# [Data listing]
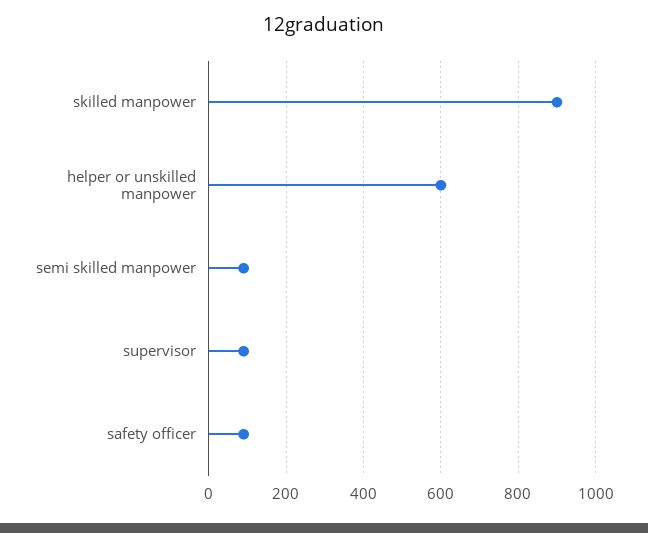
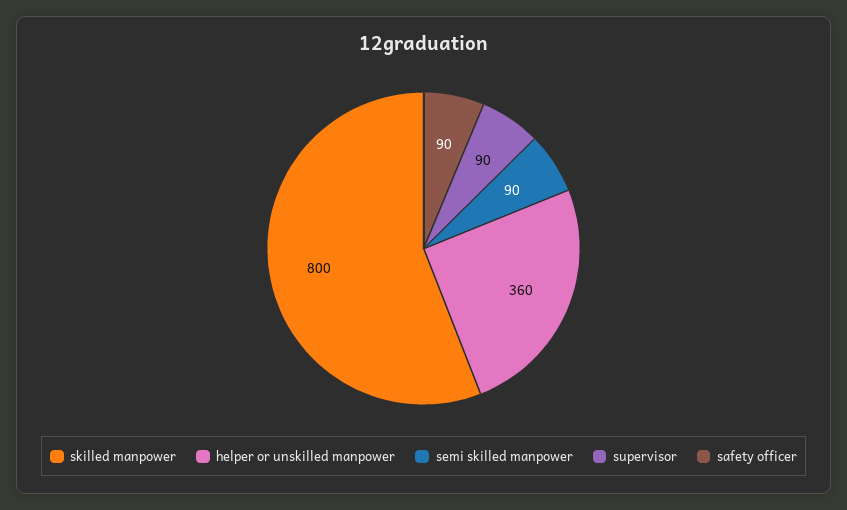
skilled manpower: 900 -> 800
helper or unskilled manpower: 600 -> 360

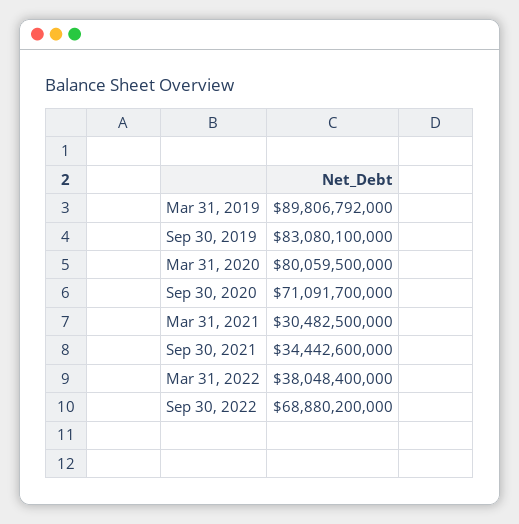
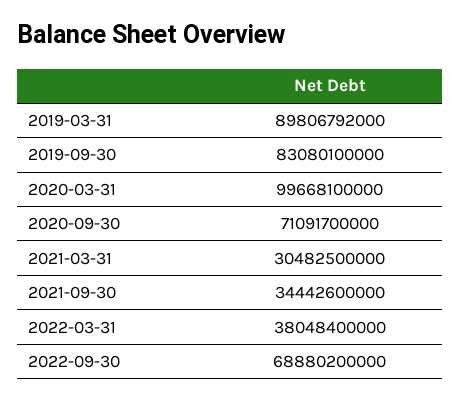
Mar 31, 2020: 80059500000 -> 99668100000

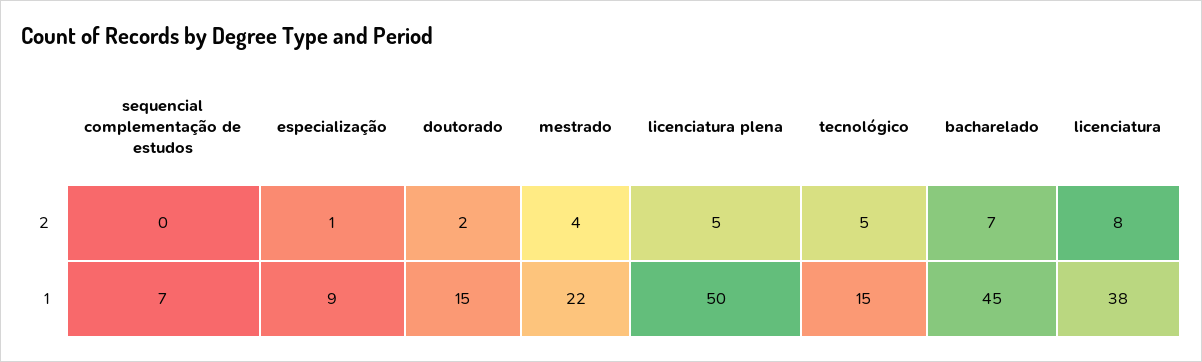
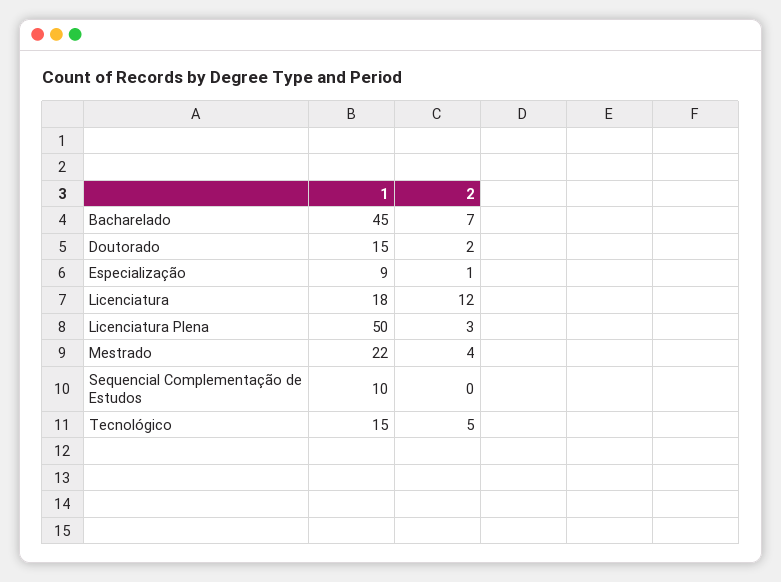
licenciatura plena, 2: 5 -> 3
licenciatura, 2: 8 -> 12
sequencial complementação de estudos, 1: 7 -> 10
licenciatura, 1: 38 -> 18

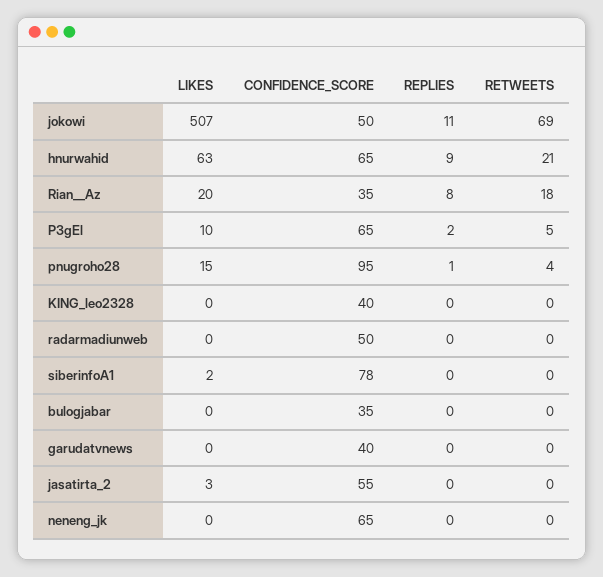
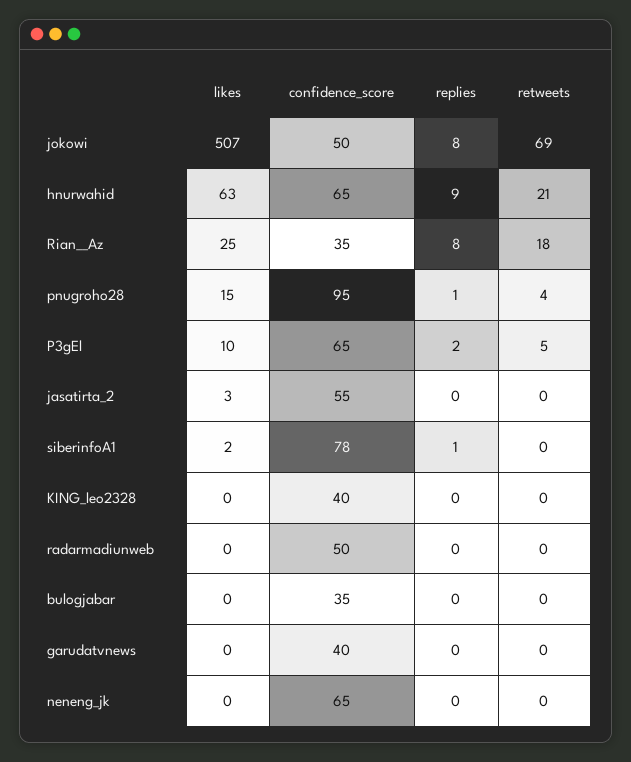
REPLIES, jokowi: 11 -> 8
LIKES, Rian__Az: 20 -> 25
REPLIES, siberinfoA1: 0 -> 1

# [Work to be completed]
Among the records above, find each line holding the string "manpower" and pull it out.

# [Task output]
skilled manpower: 900 -> 800
helper or unskilled manpower: 600 -> 360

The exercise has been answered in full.